PROBLEM DESCRIPTION: Pull out every line below containing the word "договором".

::: EXERCISE DATA :::

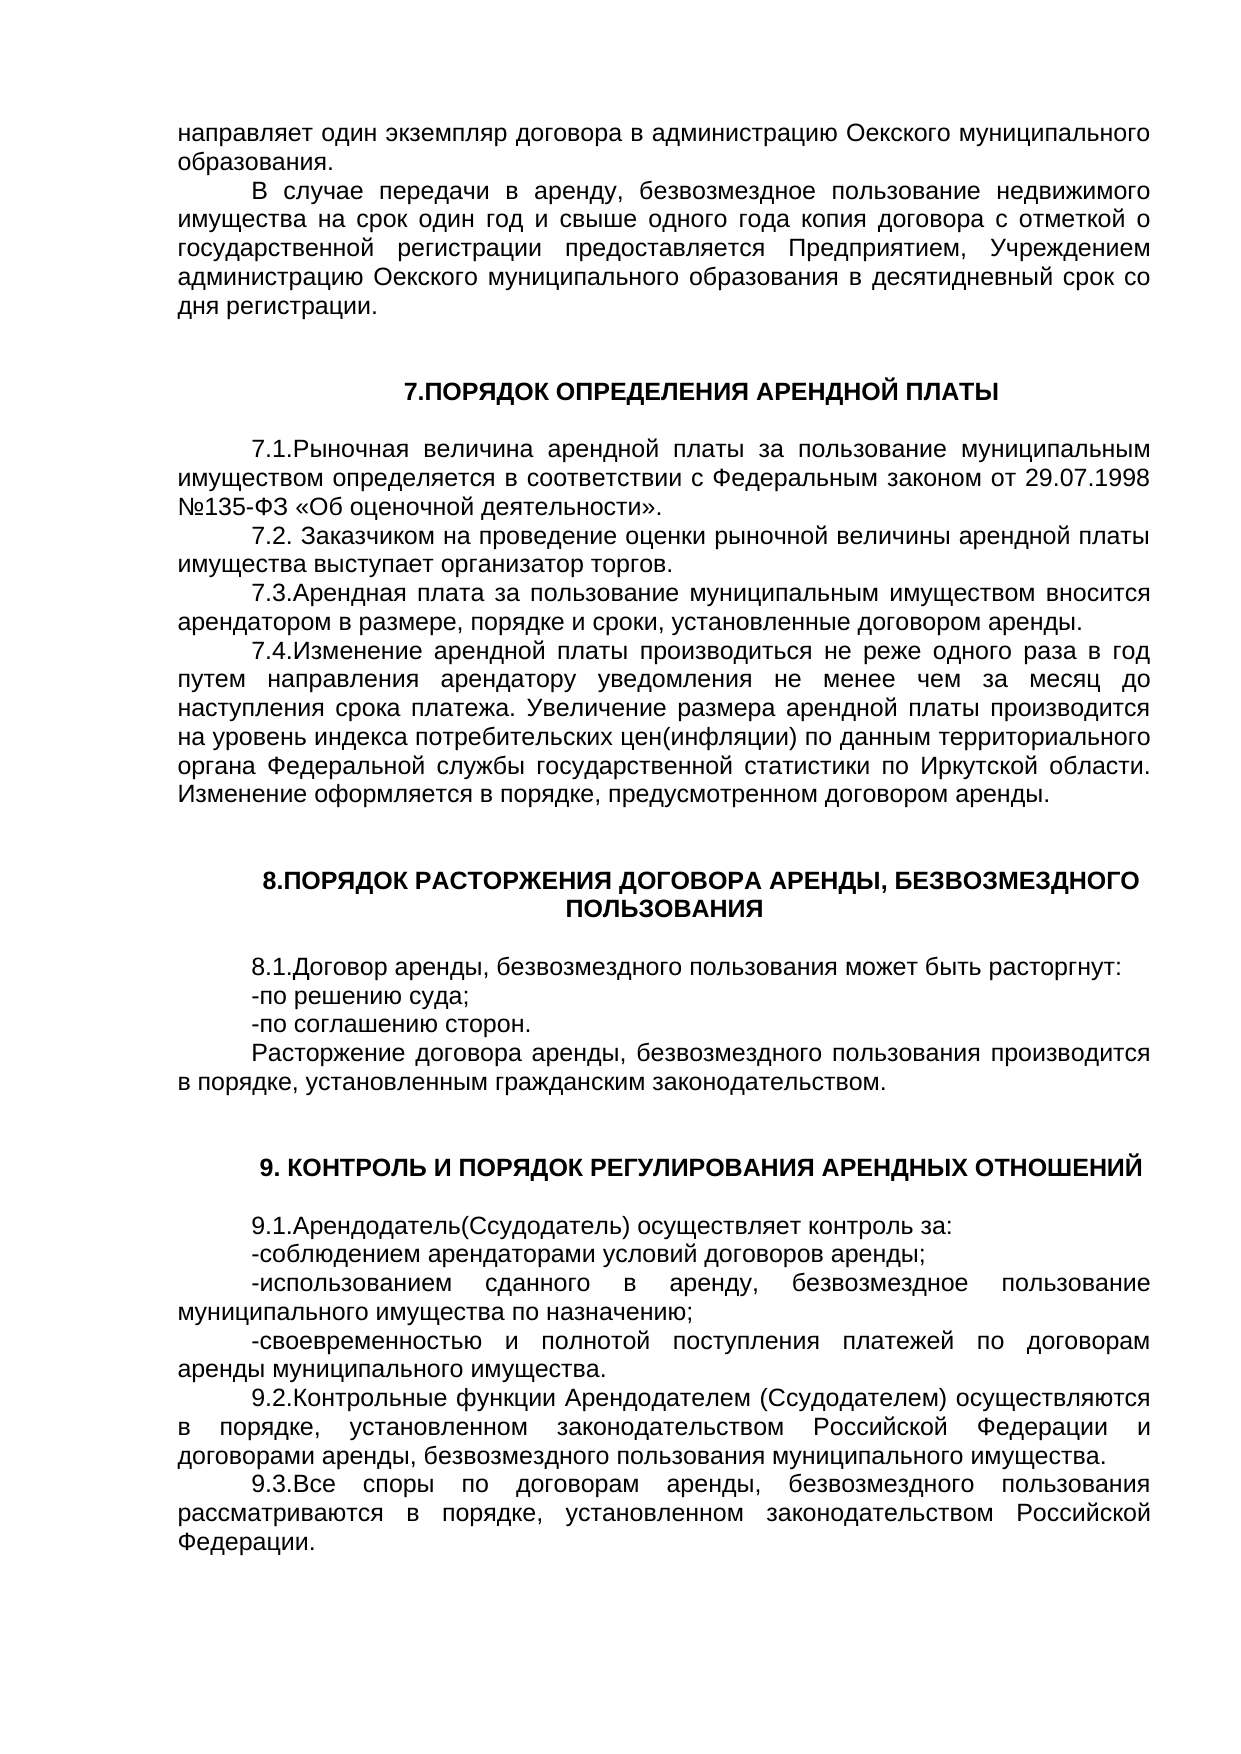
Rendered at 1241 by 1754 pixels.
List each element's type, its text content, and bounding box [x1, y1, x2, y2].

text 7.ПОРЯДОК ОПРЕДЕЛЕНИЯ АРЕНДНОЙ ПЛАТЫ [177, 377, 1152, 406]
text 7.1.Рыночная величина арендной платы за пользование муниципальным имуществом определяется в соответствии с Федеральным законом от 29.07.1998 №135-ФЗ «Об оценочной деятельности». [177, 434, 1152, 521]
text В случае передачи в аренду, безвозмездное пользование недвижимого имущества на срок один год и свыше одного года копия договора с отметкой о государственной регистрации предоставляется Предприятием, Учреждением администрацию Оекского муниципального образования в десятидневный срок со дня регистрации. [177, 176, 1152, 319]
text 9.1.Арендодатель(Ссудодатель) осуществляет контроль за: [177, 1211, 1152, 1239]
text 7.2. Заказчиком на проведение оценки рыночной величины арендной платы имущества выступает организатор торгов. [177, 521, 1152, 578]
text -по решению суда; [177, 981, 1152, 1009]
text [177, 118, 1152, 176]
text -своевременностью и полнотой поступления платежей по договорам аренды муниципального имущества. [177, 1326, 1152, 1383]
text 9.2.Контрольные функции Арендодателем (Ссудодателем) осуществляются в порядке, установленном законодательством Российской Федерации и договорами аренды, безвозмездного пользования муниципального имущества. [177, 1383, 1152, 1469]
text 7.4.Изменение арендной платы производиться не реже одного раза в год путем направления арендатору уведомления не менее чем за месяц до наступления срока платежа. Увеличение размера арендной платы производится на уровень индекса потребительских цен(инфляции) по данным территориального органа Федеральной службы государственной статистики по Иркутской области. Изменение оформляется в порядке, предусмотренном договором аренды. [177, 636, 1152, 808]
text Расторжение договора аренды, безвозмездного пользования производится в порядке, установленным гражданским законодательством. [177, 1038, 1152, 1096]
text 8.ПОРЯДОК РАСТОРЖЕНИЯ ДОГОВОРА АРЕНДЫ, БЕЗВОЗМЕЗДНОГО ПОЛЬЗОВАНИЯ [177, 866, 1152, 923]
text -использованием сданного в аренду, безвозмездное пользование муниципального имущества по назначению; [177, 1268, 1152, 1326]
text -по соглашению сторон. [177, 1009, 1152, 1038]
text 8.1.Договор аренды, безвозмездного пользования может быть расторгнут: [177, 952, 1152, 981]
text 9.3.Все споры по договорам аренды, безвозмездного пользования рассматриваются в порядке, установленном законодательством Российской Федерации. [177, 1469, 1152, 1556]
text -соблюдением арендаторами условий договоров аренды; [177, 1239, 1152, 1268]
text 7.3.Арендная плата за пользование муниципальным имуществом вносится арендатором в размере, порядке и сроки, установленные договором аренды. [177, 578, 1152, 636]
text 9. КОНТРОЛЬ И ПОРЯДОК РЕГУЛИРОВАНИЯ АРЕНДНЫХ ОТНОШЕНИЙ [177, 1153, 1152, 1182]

:::

RESULT:
text 7.4.Изменение арендной платы производиться не реже одного раза в год путем направления арендатору уведомления не менее чем за месяц до наступления срока платежа. Увеличение размера арендной платы производится на уровень индекса потребительских цен(инфляции) по данным территориального органа Федеральной службы государственной статистики по Иркутской области. Изменение оформляется в порядке, предусмотренном договором аренды. [177, 636, 1152, 808]
text 7.3.Арендная плата за пользование муниципальным имуществом вносится арендатором в размере, порядке и сроки, установленные договором аренды. [177, 578, 1152, 636]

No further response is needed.